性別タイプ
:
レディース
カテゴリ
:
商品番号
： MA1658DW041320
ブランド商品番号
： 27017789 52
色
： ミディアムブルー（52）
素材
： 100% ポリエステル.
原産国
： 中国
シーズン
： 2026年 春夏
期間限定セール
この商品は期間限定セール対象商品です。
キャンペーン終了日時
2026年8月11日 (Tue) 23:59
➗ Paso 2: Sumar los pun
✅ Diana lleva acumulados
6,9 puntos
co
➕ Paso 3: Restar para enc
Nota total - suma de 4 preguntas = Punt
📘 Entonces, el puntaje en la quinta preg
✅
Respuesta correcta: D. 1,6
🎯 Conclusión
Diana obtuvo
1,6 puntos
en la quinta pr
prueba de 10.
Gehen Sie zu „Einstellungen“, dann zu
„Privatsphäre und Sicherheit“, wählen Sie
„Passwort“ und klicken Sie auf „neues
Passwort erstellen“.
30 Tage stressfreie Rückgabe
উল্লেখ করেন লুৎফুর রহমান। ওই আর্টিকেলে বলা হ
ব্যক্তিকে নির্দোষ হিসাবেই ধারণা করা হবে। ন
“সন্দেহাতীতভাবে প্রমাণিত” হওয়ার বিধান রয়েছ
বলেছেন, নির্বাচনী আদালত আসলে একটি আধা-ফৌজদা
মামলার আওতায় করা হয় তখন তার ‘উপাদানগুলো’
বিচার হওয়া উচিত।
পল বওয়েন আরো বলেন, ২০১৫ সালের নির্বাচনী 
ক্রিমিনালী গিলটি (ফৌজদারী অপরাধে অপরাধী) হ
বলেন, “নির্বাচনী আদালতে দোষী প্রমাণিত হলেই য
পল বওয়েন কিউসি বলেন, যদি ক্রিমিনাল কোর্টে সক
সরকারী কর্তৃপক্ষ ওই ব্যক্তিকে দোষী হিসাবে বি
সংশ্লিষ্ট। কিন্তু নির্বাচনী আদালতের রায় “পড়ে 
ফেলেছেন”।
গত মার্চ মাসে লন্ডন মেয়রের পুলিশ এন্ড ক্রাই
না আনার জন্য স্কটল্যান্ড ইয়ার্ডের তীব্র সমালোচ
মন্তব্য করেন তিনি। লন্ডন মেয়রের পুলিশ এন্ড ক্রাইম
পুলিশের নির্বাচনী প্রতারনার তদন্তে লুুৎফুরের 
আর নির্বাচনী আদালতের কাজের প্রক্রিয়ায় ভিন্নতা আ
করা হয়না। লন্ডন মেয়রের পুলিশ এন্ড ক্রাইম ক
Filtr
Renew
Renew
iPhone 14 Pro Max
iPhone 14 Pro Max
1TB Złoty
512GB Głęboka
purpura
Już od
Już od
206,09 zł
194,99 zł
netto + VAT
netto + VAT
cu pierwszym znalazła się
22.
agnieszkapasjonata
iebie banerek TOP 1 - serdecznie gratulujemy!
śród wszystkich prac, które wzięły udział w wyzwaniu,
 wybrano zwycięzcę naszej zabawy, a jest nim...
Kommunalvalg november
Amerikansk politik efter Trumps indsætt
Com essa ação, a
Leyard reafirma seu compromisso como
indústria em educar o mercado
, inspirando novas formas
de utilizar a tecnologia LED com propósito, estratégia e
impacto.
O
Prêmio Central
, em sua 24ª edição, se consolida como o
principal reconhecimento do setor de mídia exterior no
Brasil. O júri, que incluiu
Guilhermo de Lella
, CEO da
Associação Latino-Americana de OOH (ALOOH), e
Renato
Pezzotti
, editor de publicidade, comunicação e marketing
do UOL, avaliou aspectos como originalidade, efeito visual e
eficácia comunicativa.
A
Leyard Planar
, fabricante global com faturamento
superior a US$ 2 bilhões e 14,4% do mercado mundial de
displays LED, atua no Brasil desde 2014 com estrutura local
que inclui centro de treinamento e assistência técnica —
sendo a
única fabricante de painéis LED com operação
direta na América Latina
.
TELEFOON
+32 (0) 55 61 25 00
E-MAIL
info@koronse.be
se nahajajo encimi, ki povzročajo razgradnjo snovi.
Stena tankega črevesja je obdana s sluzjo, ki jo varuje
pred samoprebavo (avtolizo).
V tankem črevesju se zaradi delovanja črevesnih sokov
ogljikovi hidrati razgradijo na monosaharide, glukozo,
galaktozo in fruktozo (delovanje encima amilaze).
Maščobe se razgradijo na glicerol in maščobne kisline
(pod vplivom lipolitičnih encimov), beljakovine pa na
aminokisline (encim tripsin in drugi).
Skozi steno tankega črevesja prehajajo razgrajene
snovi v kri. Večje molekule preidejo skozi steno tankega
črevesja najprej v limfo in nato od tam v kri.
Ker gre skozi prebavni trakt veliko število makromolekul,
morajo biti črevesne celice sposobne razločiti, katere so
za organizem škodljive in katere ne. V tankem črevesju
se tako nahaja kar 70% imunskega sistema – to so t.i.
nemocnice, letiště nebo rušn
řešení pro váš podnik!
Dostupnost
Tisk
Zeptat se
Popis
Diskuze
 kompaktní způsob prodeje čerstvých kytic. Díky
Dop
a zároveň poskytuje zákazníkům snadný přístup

☆ ☆ ☆

Task requirements
The range runs from the line with "Nota total - suma de 4 preguntas = Punt" up to and including the line with "করা হয়না। লন্ডন মেয়রের পুলিশ এন্ড ক্রাইম ক" in the listing above; please write out exactly those lines and nothing more.

Result
Nota total - suma de 4 preguntas = Punt
📘 Entonces, el puntaje en la quinta preg
✅
Respuesta correcta: D. 1,6
🎯 Conclusión
Diana obtuvo
1,6 puntos
en la quinta pr
prueba de 10.
Gehen Sie zu „Einstellungen“, dann zu
„Privatsphäre und Sicherheit“, wählen Sie
„Passwort“ und klicken Sie auf „neues
Passwort erstellen“.
30 Tage stressfreie Rückgabe
উল্লেখ করেন লুৎফুর রহমান। ওই আর্টিকেলে বলা হ
ব্যক্তিকে নির্দোষ হিসাবেই ধারণা করা হবে। ন
“সন্দেহাতীতভাবে প্রমাণিত” হওয়ার বিধান রয়েছ
বলেছেন, নির্বাচনী আদালত আসলে একটি আধা-ফৌজদা
মামলার আওতায় করা হয় তখন তার ‘উপাদানগুলো’
বিচার হওয়া উচিত।
পল বওয়েন আরো বলেন, ২০১৫ সালের নির্বাচনী 
ক্রিমিনালী গিলটি (ফৌজদারী অপরাধে অপরাধী) হ
বলেন, “নির্বাচনী আদালতে দোষী প্রমাণিত হলেই য
পল বওয়েন কিউসি বলেন, যদি ক্রিমিনাল কোর্টে সক
সরকারী কর্তৃপক্ষ ওই ব্যক্তিকে দোষী হিসাবে বি
সংশ্লিষ্ট। কিন্তু নির্বাচনী আদালতের রায় “পড়ে 
ফেলেছেন”।
গত মার্চ মাসে লন্ডন মেয়রের পুলিশ এন্ড ক্রাই
না আনার জন্য স্কটল্যান্ড ইয়ার্ডের তীব্র সমালোচ
মন্তব্য করেন তিনি। লন্ডন মেয়রের পুলিশ এন্ড ক্রাইম
পুলিশের নির্বাচনী প্রতারনার তদন্তে লুুৎফুরের 
আর নির্বাচনী আদালতের কাজের প্রক্রিয়ায় ভিন্নতা আ
করা হয়না। লন্ডন মেয়রের পুলিশ এন্ড ক্রাইম ক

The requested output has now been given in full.